昆虫亀

森功次(もりのりひで)の日記&業務報告です。

飽きの現象学 2.3 飽きと反省との関係

●「というか別にこれ美的体験に限った話ではなく、志向的行為全般に言えることじゃね?」という突込みが来るかもしれない。確かに。その点だけ見ると、この両テーゼは、たいしたテーゼではない。
●だが、このテーゼに「反省」という要素を加えて、もう少し美的体験の特徴を考えてみたい。
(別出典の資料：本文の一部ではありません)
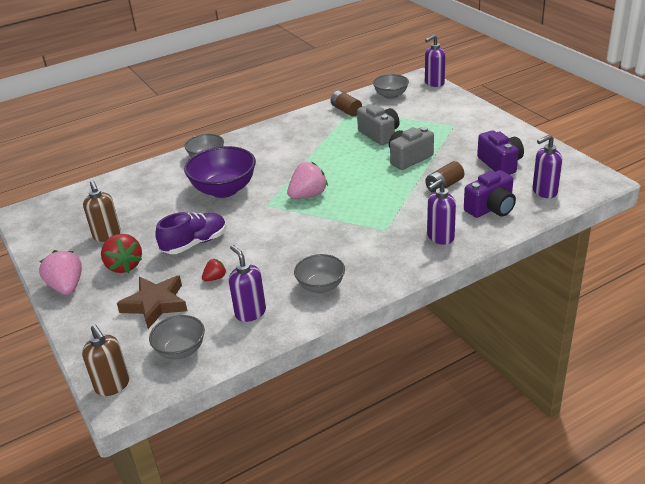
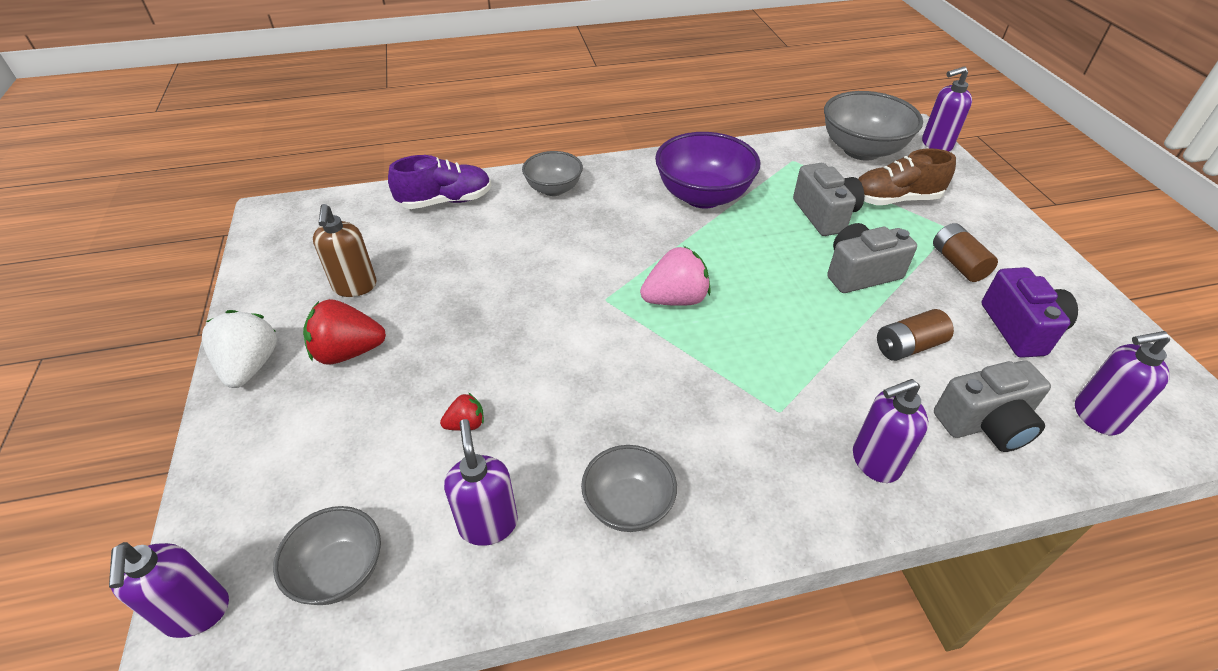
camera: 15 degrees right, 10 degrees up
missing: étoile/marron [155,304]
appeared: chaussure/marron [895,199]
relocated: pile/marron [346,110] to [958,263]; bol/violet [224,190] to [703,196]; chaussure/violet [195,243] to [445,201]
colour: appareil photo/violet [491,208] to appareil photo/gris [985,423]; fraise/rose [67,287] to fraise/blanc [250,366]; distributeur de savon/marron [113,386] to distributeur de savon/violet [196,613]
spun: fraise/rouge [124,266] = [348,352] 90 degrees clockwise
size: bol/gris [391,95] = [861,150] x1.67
●美的体験について反省する場合、飽きがどの段階で入り込むのかという点で、我々は二つの反省を考えることが出来る。つまり〈飽きが反省の前に入る場合〉と、〈飽きが反省の後に来る場合〉である。

1.飽きが反省後に来る場合
作品受容 → 美的体験 → 反省 → 飽き

●美的体験と反省との間に飽きが入り込まない場合、その反省と美的体験とのつながりは密接なものとなる。感動的作品が鑑賞者に対して即座の影響を与える場合がこれにあたる。この場合、ポジティヴなケースでは、感動がもたらす感情的効果が、反省に対して強い説得力を与える。(この飽きを挟まない情緒的説得の効果は決して芸術体験に限られるものではない。「学問的感動のもつ説得力」、「つり橋効果」、など、様々なケースでこの効果は経験される。)また、ネガティヴなケースでは、感情的反発が冷静な反省を疎外することになるだろう。
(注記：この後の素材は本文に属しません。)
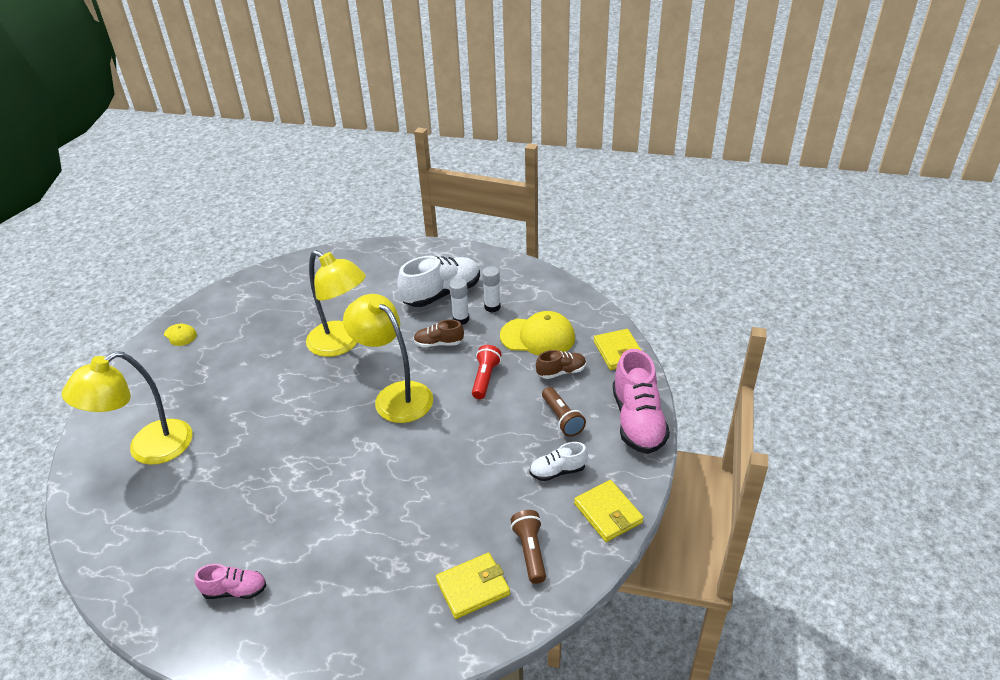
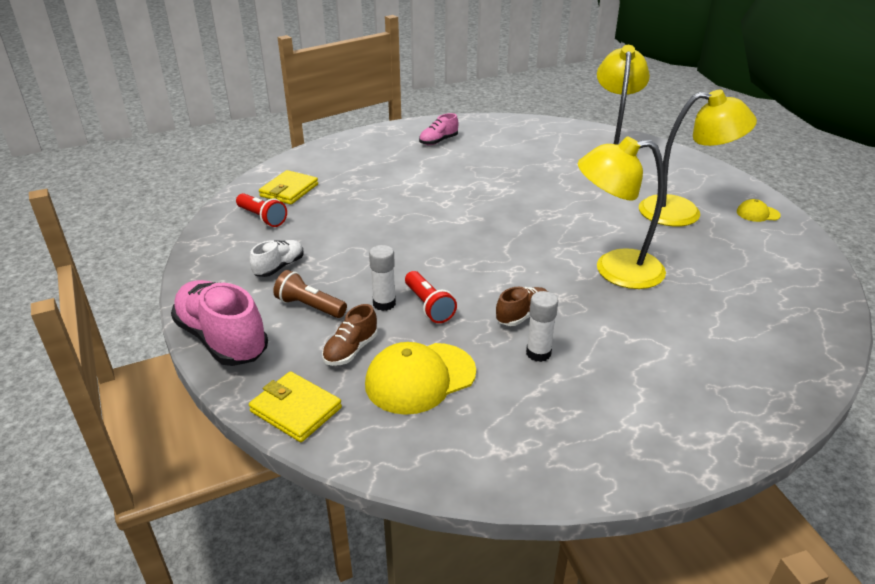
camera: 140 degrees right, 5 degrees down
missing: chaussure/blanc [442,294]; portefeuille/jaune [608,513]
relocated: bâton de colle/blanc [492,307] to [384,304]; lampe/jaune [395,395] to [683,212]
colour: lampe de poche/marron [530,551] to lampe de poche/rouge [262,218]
●飽きが間に入り込む場合は、少し事情が異なる。(むしろこの場合、反省が起こらないことのほうが多いかもしれない。)

2.飽きが反省の前に来る場合
作品受容 → 美的体験 → 飽き →(反省)

●反省の前にまず飽きが入るために、そこでの感動の効果は薄れる。感動が薄くなった分、我々は知や概念を用いながら反省を行わねばならない。これはもはや理論的反省(概念的反省)という側面が強まり、自己欺瞞的な要素が強まる。(この場合反省の説得力は、理論の正当性に依存する。)
●というか、そもそも飽きの後には、もはや反省が起こらないかもしれない。我々の日常生活のほとんどは、このパターンだろう。


●感性的体験と飽きと反省という三つの要素の関係を見ると、単なる志向的体験とは異なる美的体験の特殊性が見えてくる。感性的体験の情緒的感覚は反省へと(飽きを介さずに)直結することで、反省に説得力を与える。